Out of o- and p-dibromobenzene which one has higher melting point and why?
p-dibromobenzene has higher melting point than its o-isomer due to symmetry. Due to symmetry, $p$ - isomer fits in the crystal lattice better than the o-isomer. Hence, p-dibromobenzene has higher melting point.
Which of the compounds will react faster in $\mathbf{S}_{\mathbf{N}} \mathbf{1}$ reaction with the ${ }^{-} \mathbf{O H}$ ion?
$\mathrm{CH}_3-\mathrm{CH}_2-\mathrm{Cl}$ or $\mathrm{C}_6 \mathrm{H}_5-\mathrm{CH}_2-\mathrm{Cl}$
$S_N 1$ mechanism depends upon the stability of carbocation that is formed as intermediate in the mechanism.
$\mathrm{CH}_6-\mathrm{CH}_2-\mathrm{Cl}$ will form $\mathrm{C}_6 \mathrm{H}_5^{+} \mathrm{CH}_2$ carbocation as intermediate.
This carbocation is resonance stabilised and will react faster in $\mathrm{S}_{\mathrm{N}} 1$ reaction.
While carbocation formed in $\mathrm{CH}_3 \mathrm{CH}_2 \mathrm{Cl}$ is $\mathrm{CH}_3 \stackrel{+}{\mathrm{C}} \mathrm{H}_2$. This carbocation is highly unstable and not give $\mathrm{S}_{\mathrm{N}} 1$ reaction with ${ }^{-} \mathrm{OH}$ ion.
Why iodoform has appreciable antiseptic property?
lodoform liberate $\mathrm{I}_2$ when it comes in contact with skin.
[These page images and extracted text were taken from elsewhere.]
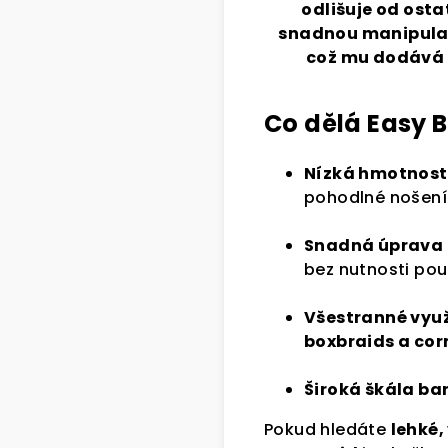
odlišuje od osta
snadnou manipulací
což mu dodává 
Co dělá Easy 
Nízká hmotnost
pohodlné nošení
Snadná úprava
bez nutnosti pou
Všestranné využ
boxbraids a co
Široká škála ba
Pokud hledáte
lehké,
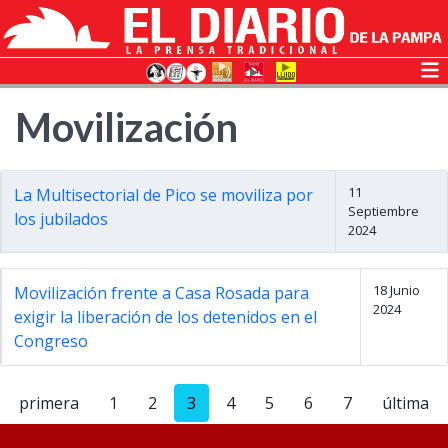
Movilización
11
La Multisectorial de Pico se moviliza por
Septiembre
los jubilados
2024
18 Junio
Movilización frente a Casa Rosada para
2024
exigir la liberación de los detenidos en el
Congreso
primera
1
2
3
4
5
6
7
última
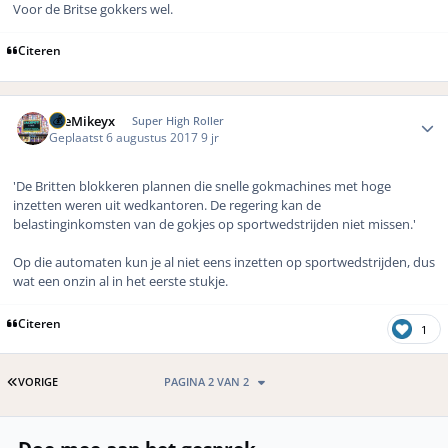
Voor de Britse gokkers wel.
Citeren
Author stats
TheMikeyx
Super High Roller
Geplaatst
6 augustus 2017
9 jr
'De Britten blokkeren plannen die snelle gokmachines met hoge
inzetten weren uit wedkantoren. De regering kan de
belastinginkomsten van de gokjes op sportwedstrijden niet missen.'
Op die automaten kun je al niet eens inzetten op sportwedstrijden, dus
wat een onzin al in het eerste stukje.
Citeren
1
EERSTE PAGINA
VORIGE
PAGINA 2 VAN 2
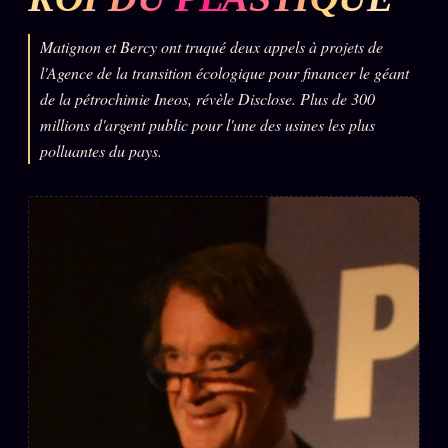
L'ARCHIVE
↗
N
Matignon et Bercy ont truqué deux appels à projets de
✉ INSCRIPTION À LA NEWSLETTER
l'Agence de la transition écologique pour financer le géant
de la pétrochimie Ineos, révèle Disclose. Plus de 300
millions d'argent public pour l'une des usines les plus
polluantes du pays.
Rubriques éditoriales
10 088 articles
TOUTES LES RUBRIQUES →
DÉTONATIONS
POLITIQUE
BUREAU DE
RENSEIGNEMENT
TENDANCES
MACRONLEAKS
SCANDALES
ALT NEWS
GOSSIP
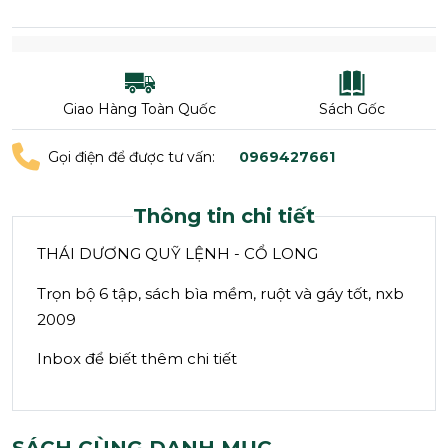
Giao Hàng Toàn Quốc
Sách Gốc
Gọi điện để được tư vấn:
0969427661
Thông tin chi tiết
THÁI DƯƠNG QUỸ LỆNH - CỔ LONG
Trọn bộ 6 tập, sách bìa mềm, ruột và gáy tốt, nxb
2009
Inbox để biết thêm chi tiết
SÁCH CÙNG DANH MỤC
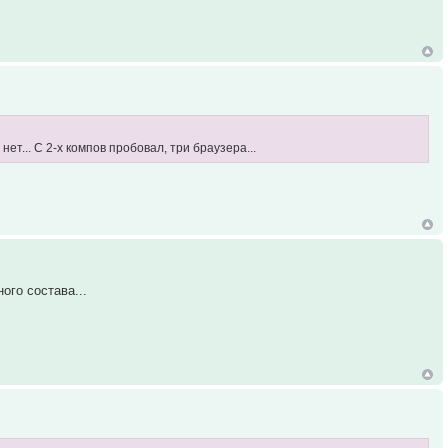
ет... С 2-х компов пробовал, три браузера...
ого состава...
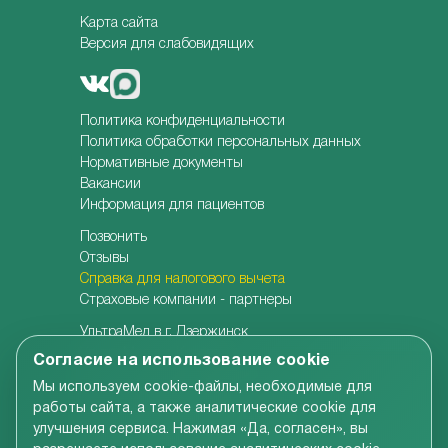
Карта сайта
Версия для слабовидящих
Политика конфиденциальности
Политика обработки персональных данных
Нормативные документы
Вакансии
Информация для пациентов
Позвонить
Отзывы
Справка для налогового вычета
Страховые компании - партнеры
УльтраМед в г. Дзержинск
УльтраМед в г. Кстово
Согласие на использование cookie
Детская клиника УльтраКидс
Мы используем cookie-файлы, необходимые для
Центр медицины плода
работы сайта, а также аналитические cookie для
Центр врачебной косметологии
улучшения сервиса. Нажимая «Да, согласен», вы
Семейная стоматология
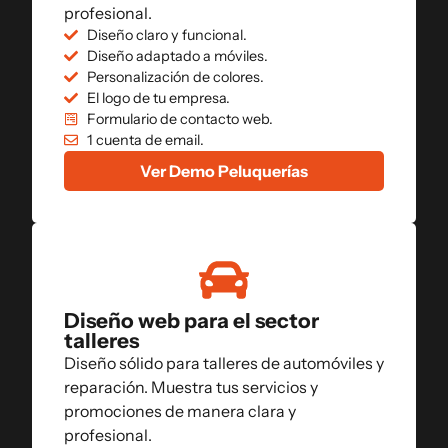
profesional.
Diseño claro y funcional.
Diseño adaptado a móviles.
Personalización de colores.
El logo de tu empresa.
Formulario de contacto web.
1 cuenta de email.
Ver Demo Peluquerías
Diseño web para el sector
talleres
Diseño sólido para talleres de automóviles y
reparación. Muestra tus servicios y
promociones de manera clara y
profesional.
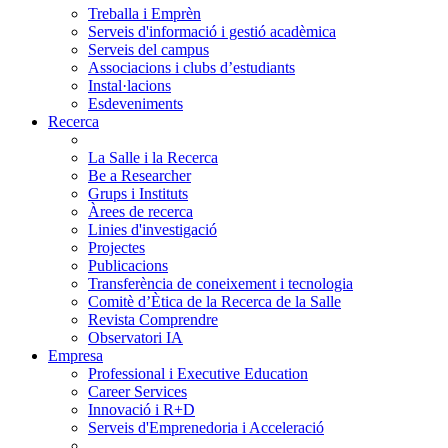
Treballa i Emprèn
Serveis d'informació i gestió acadèmica
Serveis del campus
Associacions i clubs d’estudiants
Instal·lacions
Esdeveniments
Recerca
La Salle i la Recerca
Be a Researcher
Grups i Instituts
Àrees de recerca
Linies d'investigació
Projectes
Publicacions
Transferència de coneixement i tecnologia
Comitè d’Ètica de la Recerca de la Salle
Revista Comprendre
Observatori IA
Empresa
Professional i Executive Education
Career Services
Innovació i R+D
Serveis d'Emprenedoria i Acceleració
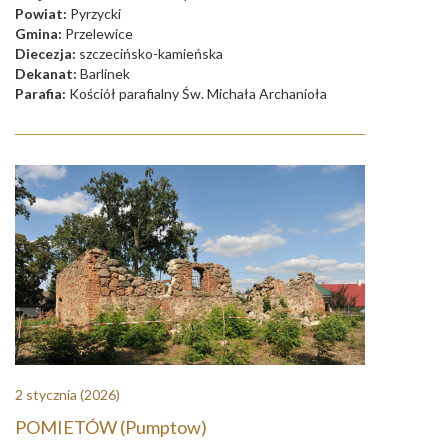
Powiat:
Pyrzycki
Gmina:
Przelewice
Diecezja:
szczecińsko-kamieńska
Dekanat:
Barlinek
Parafia:
Kościół parafialny Św. Michała Archanioła
2 stycznia
(2026)
POMIETÓW (Pumptow)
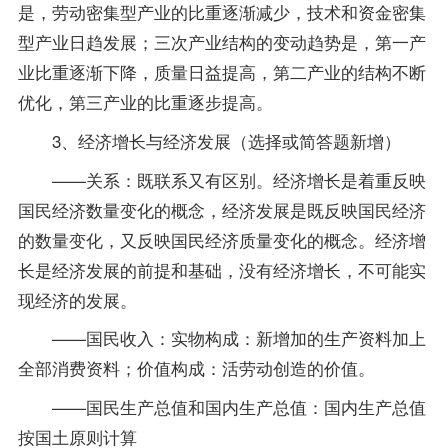
是，劳动密集型产业的比重逐渐减少，技术和资金密集
型产业日趋发展；三次产业结构的变动趋势是，第一产
业比重逐渐下降，质量日益提高，第二产业的结构不断
优化，第三产业的比重逐步提高。
3、经济增长与经济发展（选择或简答题新增）
——关系：既联系又有区别。经济增长是着重反映
国民经济数量变化的概念，经济发展是既反映国民经济
的数量变化，又反映国民经济质量变化的概念。经济增
长是经济发展的前提和基础，没有经济增长，不可能实
现经济的发展。
——国民收入：实物构成：新增加的生产资料加上
全部消费资料；价值构成：活劳动创造的价值。
——国民生产总值和国内生产总值：国内生产总值
按国土原则计算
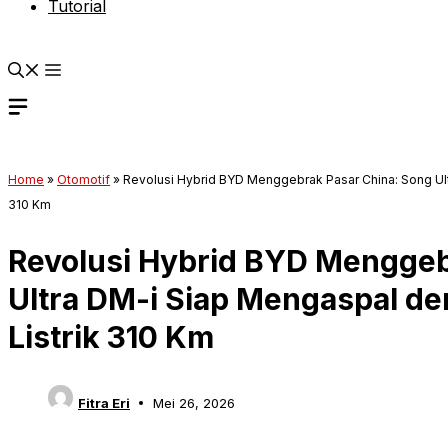
Tutorial
Home
»
Otomotif
»
Revolusi Hybrid BYD Menggebrak Pasar China: Song Ul
310 Km
Revolusi Hybrid BYD Menggeb
Ultra DM-i Siap Mengaspal d
Listrik 310 Km
Fitra Eri
Mei 26, 2026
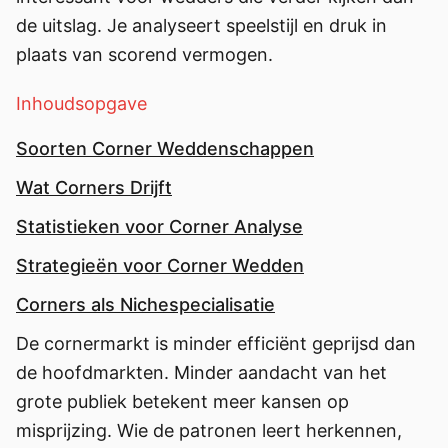
de uitslag. Je analyseert speelstijl en druk in
plaats van scorend vermogen.
Inhoudsopgave
Soorten Corner Weddenschappen
Wat Corners Drijft
Statistieken voor Corner Analyse
Strategieën voor Corner Wedden
Corners als Nichespecialisatie
De cornermarkt is minder efficiënt geprijsd dan
de hoofdmarkten. Minder aandacht van het
grote publiek betekent meer kansen op
misprijzing. Wie de patronen leert herkennen,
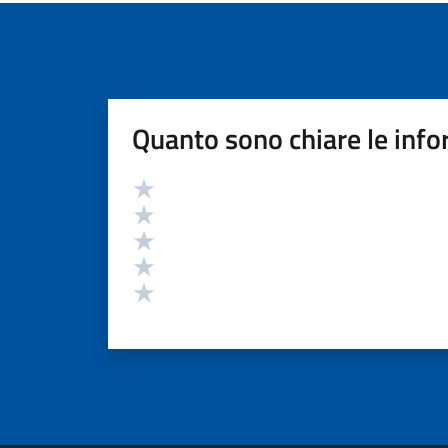
Quanto sono chiare le info
Valutazione
Valuta 5 stelle su 5
Valuta 4 stelle su 5
Valuta 3 stelle su 5
Valuta 2 stelle su 5
Valuta 1 stelle su 5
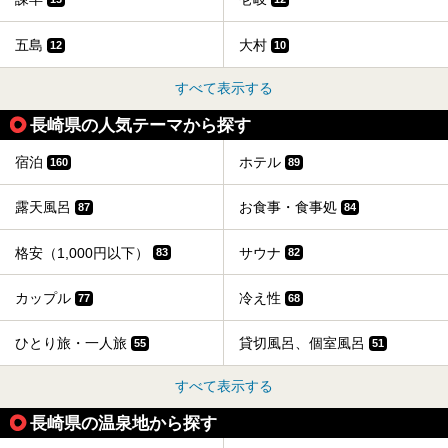
五島
大村
12
10
すべて表示する
長崎県の人気テーマから探す
宿泊
ホテル
160
89
露天風呂
お食事・食事処
87
84
格安（1,000円以下）
サウナ
83
82
カップル
冷え性
77
68
ひとり旅・一人旅
貸切風呂、個室風呂
55
51
すべて表示する
長崎県の温泉地から探す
Antiseptic property of iodine is due to the liberation of $\mathrm{I}_2$ not because of iodoform itself.
$$\mathrm{\mathop {CH{I_3}}\limits_{Iodine} \mathrel{\mathop{\kern0pt\longrightarrow} \limits_{skin}^{Contact\,with}} \mathop {{I_2}}\limits_{Iodine}}$$ (responsible for antiseptic property)
Haloarenes are less reactive than haloalkanes and haloalkenes. Explain.
Due to resonance, $\mathrm{C}-\mathrm{X}$ bond in haloarenes and haloalkenes have some double bond character. This partial double bond character of $\mathrm{C}-\mathrm{X}$ bond strengthen the bond. So, haloarenes and haloalkenes are less reactive than haloalkanes. Lets see the resonating structure of the haloarenes and haloalkenes
Now, more the number of resonating structure higher will be the stability of the compound and lesser will be the reactivity. In haloarenes, more resonating structures are observed than the haloalkenes. So, haloarenes are less reactive than haloarenes. In haloalkanes, this $\mathrm{C}-\mathrm{X}$ bond is purely single bond.
Discuss the role of Lewis acids in the preparation of aryl bromides and chlorides in the dark.
Lewis acids are electron deficient species. They are responsible for, inducing heterolytic fission in halogen molecule.
Role of Lewis acid is to produce an electrophile. The eletrophile produce will attack on electron rich benzene ring to produce aryl bromides and chlorides.
$$\begin{aligned} \mathrm{AlCl}_3+\mathrm{Cl}_2 & \longrightarrow\left[\mathrm{AlCl}_4\right]^{-}+\mathrm{Cl}^{+} \\ \mathrm{AlBr}_3+\mathrm{Br}_2 & \longrightarrow\left[\mathrm{AlBr}_4\right]^{-}+\mathrm{Br}^{+} \end{aligned}$$
This electrophile will further attack on benzene.